Extended Data Fig. 1. Performance of compressed Perturb-seq in simulations with different effect size structure.

Extended Data Fig. 1

Effect sizes were simulated for 100 perturbations on 10,000 genes by separately simulating factor matrices, comprising a (1) 100 perturbation x module ‘activity’ matrix and (2) module x 10,000 gene ‘dictionary’ matrix, then multiplying the matrices together to obtain the final effect size matrix. Entries for both factor matrices were drawn from N(0, 1). The latent dimensionality (corresponding to r in the main text) of the final matrix was set by varying the number of modules (that is columns of the activity matrix or rows of the dictionary matrix). The perturbation sparsity (corresponding to q in the main text) was set by randomly setting a given proportion of entries in the module activity matrix to zero. Samples were generated by taking random rows (or sums of random combinations of rows) of the perturbation-by-gene effect size matrix, with the number of rows represented per sample set to 1 for conventional samples or 5 for composite samples. Noise from N(0, 9) was added to all samples to generate phenotypes with 10% signal and 90% noise for the 1 perturbation/sample scenario (plausible for single-cell expression data).

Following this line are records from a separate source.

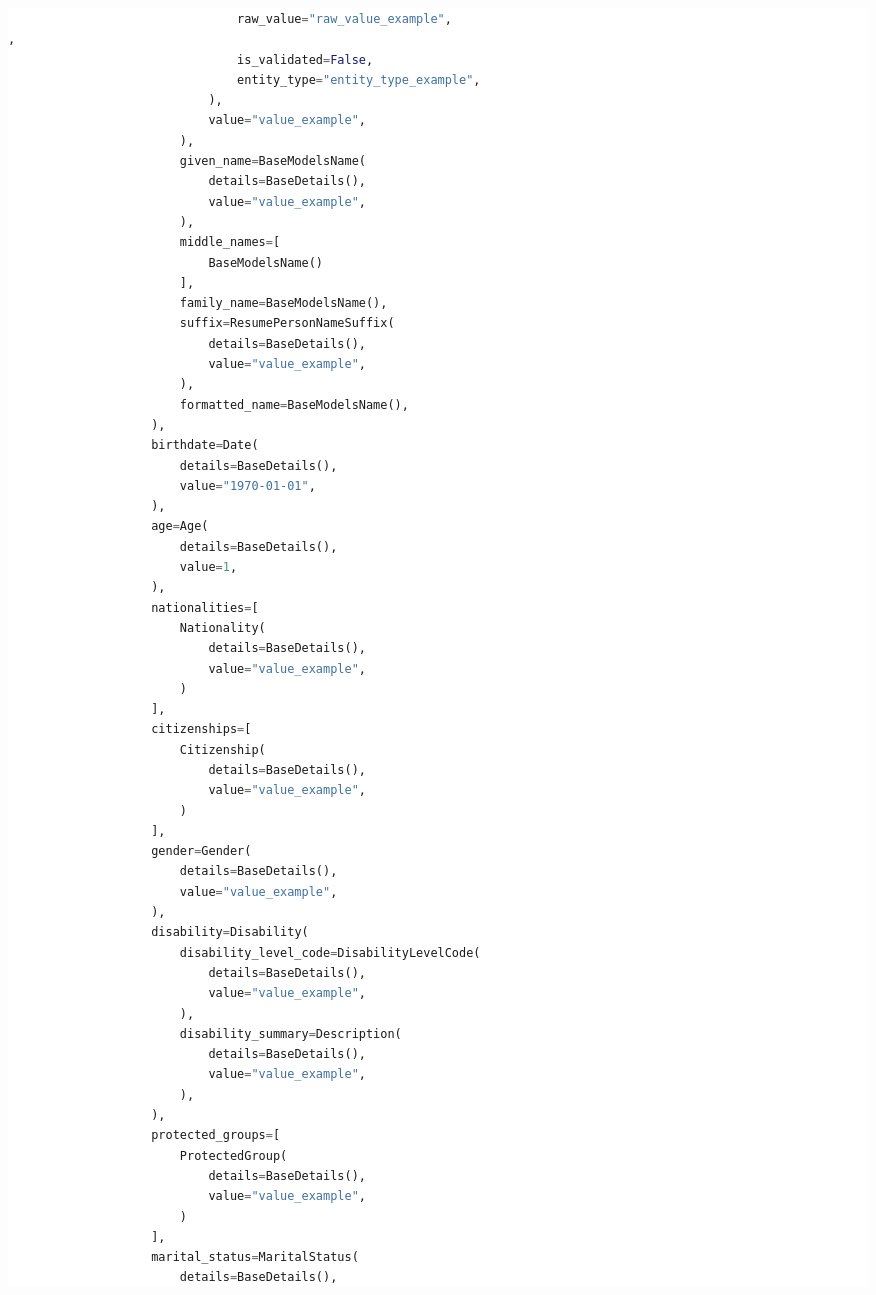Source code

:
 ```python
                                raw_value="raw_value_example",
,
                                is_validated=False,
                                entity_type="entity_type_example",
                            ),
                            value="value_example",
                        ),
                        given_name=BaseModelsName(
                            details=BaseDetails(),
                            value="value_example",
                        ),
                        middle_names=[
                            BaseModelsName()
                        ],
                        family_name=BaseModelsName(),
                        suffix=ResumePersonNameSuffix(
                            details=BaseDetails(),
                            value="value_example",
                        ),
                        formatted_name=BaseModelsName(),
                    ),
                    birthdate=Date(
                        details=BaseDetails(),
                        value="1970-01-01",
                    ),
                    age=Age(
                        details=BaseDetails(),
                        value=1,
                    ),
                    nationalities=[
                        Nationality(
                            details=BaseDetails(),
                            value="value_example",
                        )
                    ],
                    citizenships=[
                        Citizenship(
                            details=BaseDetails(),
                            value="value_example",
                        )
                    ],
                    gender=Gender(
                        details=BaseDetails(),
                        value="value_example",
                    ),
                    disability=Disability(
                        disability_level_code=DisabilityLevelCode(
                            details=BaseDetails(),
                            value="value_example",
                        ),
                        disability_summary=Description(
                            details=BaseDetails(),
                            value="value_example",
                        ),
                    ),
                    protected_groups=[
                        ProtectedGroup(
                            details=BaseDetails(),
                            value="value_example",
                        )
                    ],
                    marital_status=MaritalStatus(
                        details=BaseDetails(),
```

Unless otherwise specified, inference was performed using the Factorize-Recover algorithm. (a) Correlation of inferred vs. true effects (Y-axis) when varying the latent dimensionality r of the perturbation effect size matrix (X-axis). q was fixed at 0.1 (left) or 1 (right). (b) Correlation of inferred vs. true effects (Y-axis) when varying the perturbation sparsity q (that is the proportion of nonzero entries in the module activity matrix; X-axis). r was fixed at 10 (left) or 50 (right).